The Parliament of the Commonwealth
Federal Members’ Rooms
19th June, 1947
I have been asked to draw the attention of your firm to the widespread misapprehension, which exists concerning the identity of the Australian National Ensign. Most people in Sydney seem to think that this is the flag with the red base whereas this flag, of course, is the flag of the Australian Merchant Marine. It has been thought likely that this misapprehension may exist amongst some firms like yourselves who sell flags and bunting to the public.
The design of the Australian National Ensign was agreed upon by the British and Commonwealth Governments in a series of despatches which are contained in the Commonwealth Government Gazette of 20th November, 1903 (see also Government Gazette of 19th December, 1908, page 1790). A perusal of these despatches will show the Australian National Ensign is a blue ensign with the Union Jack in the upper canton and defaced by a seven-pointed star in the lower canton and the stars of the Southern Cross in the fly. At the same time the red ensign similarly defaced was established as the merchant flag of the Commonwealth for the use of the Australian Merchant Marine, and this is confirmed by Section 406 of the Commonwealth Navigation Act which states that this red ensign as defaced is “declared to be the proper colours for all merchant ships registered in Australia”.
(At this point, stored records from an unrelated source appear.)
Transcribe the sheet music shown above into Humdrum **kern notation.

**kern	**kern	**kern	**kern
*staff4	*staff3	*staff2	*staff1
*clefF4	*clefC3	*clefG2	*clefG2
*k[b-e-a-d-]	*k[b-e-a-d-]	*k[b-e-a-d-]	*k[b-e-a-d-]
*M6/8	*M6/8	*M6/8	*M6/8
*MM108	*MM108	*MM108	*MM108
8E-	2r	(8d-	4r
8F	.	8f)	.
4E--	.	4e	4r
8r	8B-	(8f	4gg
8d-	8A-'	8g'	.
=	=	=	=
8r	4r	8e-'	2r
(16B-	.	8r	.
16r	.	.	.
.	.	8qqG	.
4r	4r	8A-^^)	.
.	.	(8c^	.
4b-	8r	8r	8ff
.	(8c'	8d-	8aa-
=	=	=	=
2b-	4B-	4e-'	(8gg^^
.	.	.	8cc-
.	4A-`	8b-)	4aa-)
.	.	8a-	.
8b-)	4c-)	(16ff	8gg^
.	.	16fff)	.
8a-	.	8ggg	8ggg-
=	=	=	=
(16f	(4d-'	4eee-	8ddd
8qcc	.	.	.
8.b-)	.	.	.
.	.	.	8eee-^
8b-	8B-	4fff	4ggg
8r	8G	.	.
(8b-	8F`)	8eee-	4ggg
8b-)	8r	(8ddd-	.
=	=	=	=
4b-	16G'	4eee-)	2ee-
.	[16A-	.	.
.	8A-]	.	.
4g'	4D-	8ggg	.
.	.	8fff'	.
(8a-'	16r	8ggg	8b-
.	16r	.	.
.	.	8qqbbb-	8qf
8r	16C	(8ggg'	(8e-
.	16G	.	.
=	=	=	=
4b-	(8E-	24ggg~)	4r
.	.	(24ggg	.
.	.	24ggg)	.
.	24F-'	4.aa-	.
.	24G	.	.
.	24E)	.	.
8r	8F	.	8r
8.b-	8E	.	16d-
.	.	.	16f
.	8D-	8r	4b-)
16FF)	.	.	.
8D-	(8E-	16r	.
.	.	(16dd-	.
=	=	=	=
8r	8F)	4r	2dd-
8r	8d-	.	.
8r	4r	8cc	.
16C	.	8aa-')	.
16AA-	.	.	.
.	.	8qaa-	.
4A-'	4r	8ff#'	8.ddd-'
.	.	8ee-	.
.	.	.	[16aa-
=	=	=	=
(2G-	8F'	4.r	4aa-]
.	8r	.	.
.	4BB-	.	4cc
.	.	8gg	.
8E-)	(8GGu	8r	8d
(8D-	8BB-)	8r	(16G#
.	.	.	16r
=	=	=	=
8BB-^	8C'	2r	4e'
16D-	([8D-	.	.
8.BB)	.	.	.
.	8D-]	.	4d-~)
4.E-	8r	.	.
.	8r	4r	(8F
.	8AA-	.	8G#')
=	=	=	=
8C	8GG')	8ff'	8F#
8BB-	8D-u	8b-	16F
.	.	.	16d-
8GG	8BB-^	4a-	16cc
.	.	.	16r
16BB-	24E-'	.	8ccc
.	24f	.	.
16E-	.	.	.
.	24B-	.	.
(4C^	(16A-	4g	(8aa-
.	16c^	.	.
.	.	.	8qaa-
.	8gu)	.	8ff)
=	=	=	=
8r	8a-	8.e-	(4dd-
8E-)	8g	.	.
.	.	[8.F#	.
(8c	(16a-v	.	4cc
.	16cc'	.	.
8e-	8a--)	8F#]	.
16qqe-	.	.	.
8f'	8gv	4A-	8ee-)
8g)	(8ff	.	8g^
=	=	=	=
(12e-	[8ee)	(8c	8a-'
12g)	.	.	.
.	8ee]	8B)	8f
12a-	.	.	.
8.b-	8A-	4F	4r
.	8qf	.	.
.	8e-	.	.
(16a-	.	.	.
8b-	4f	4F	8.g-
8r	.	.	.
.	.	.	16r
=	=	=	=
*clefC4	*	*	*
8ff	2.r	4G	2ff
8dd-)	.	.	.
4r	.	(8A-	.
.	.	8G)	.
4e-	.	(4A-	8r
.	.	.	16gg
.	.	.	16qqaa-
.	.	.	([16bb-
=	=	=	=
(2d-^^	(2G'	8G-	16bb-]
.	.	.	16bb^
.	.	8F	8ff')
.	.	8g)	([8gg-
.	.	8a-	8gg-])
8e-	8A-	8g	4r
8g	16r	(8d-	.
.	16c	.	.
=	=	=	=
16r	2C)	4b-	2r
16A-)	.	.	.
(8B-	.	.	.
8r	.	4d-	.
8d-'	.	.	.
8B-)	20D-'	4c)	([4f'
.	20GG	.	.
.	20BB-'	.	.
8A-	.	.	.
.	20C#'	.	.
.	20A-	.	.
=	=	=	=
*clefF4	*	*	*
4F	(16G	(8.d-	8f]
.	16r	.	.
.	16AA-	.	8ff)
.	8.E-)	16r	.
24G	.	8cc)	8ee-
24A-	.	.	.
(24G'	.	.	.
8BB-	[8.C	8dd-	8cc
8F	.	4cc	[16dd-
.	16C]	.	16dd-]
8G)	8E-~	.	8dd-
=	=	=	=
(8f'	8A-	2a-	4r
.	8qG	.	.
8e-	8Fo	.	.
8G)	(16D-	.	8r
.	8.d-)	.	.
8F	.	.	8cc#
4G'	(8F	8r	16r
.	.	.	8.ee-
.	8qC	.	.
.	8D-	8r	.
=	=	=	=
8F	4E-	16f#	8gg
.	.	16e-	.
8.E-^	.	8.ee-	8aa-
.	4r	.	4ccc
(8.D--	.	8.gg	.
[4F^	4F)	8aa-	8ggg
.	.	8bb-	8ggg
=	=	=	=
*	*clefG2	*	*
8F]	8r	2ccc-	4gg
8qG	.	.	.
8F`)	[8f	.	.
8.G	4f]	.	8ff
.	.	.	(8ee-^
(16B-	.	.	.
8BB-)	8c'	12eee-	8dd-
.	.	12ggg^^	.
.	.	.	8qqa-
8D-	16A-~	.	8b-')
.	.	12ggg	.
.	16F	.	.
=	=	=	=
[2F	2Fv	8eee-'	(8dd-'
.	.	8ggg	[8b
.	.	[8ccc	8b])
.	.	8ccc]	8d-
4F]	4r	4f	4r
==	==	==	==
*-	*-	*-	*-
I have drawn the attention of the Prime Minister to this matter and have spoken about it in the House. As a result the Prime Minister issued a press statement sometime ago in which he requested that the Commonwealth Blue Ensign should be flown on shore on public buildings by schools and by the public generally. Unfortunately this particular statement was not published in the newspapers at the time so that the public have not had the benefit of it. It is because of this that I take the opportunity of drawing the matter to your attention and I should be grateful if you would assist in guiding the public in this matter by supplying them with the Blue Ensign when they come to purchase the Australian National Flag. The Red Flag is, of course, still appropriate for purchase by any others wanting to fly the correct Australian flag afloat.